The allegations rocked the city and touched off a massive internal police investigation that has so far led to the resignations or firings of 20 officers.
Even as the investigation continues, CBS News has learned that Rampart officers are still being accused of using overly aggressive tactics -- this time against fellow law enforcement officers.
Sources say federal officials are ready to open an investigation into a confrontation between LAPD officers and agents from the Immigration and Naturalization Service.
Witnesses who say they are afraid to go on camera said the incident took place on a street in the Rampart neighborhood.
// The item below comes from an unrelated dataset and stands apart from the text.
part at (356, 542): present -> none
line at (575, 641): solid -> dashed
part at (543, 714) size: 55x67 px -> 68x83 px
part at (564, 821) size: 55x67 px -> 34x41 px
Five LAPD officers allegedly confronted two undercover agents working a stakeout. After handcuffing an African American agent, police tackled a second agent to the ground even as they desperately tried to identify themselves.
CBS News has learned that the second agent, a Latino man, was brought to California Hospital with an injured shoulder and multiple bruises over his body.
One police source says the INS agents did not notify the LAPD that they would be working in the Rampart division. Police chief Bernard Parks is defending his officers' actions.
" There was not an immediate understanding of who they were but that there was an attempt during that process to make identification," Parks said. "Although it was not perceived to be as clear as that, Rampart officers thought it was necessary."
The latest allegations touched a nerve in a city where some residents are beginning to fear the police more than the gangs.
"We're fearful because we have been brutalized. Because to us, the policeman is not the officer next door but is the adversary," said Rev. Richard Byrd of the Coalition for Police Accountability.
Just last week, the LAPD turned over three officers to the district attorney for prosecution on charges of assault and perjury.
And as many as 3,000 criminal cases could have been tainted by the dirty officers. Already 11 convictions have been overturned and four inmate released from prison.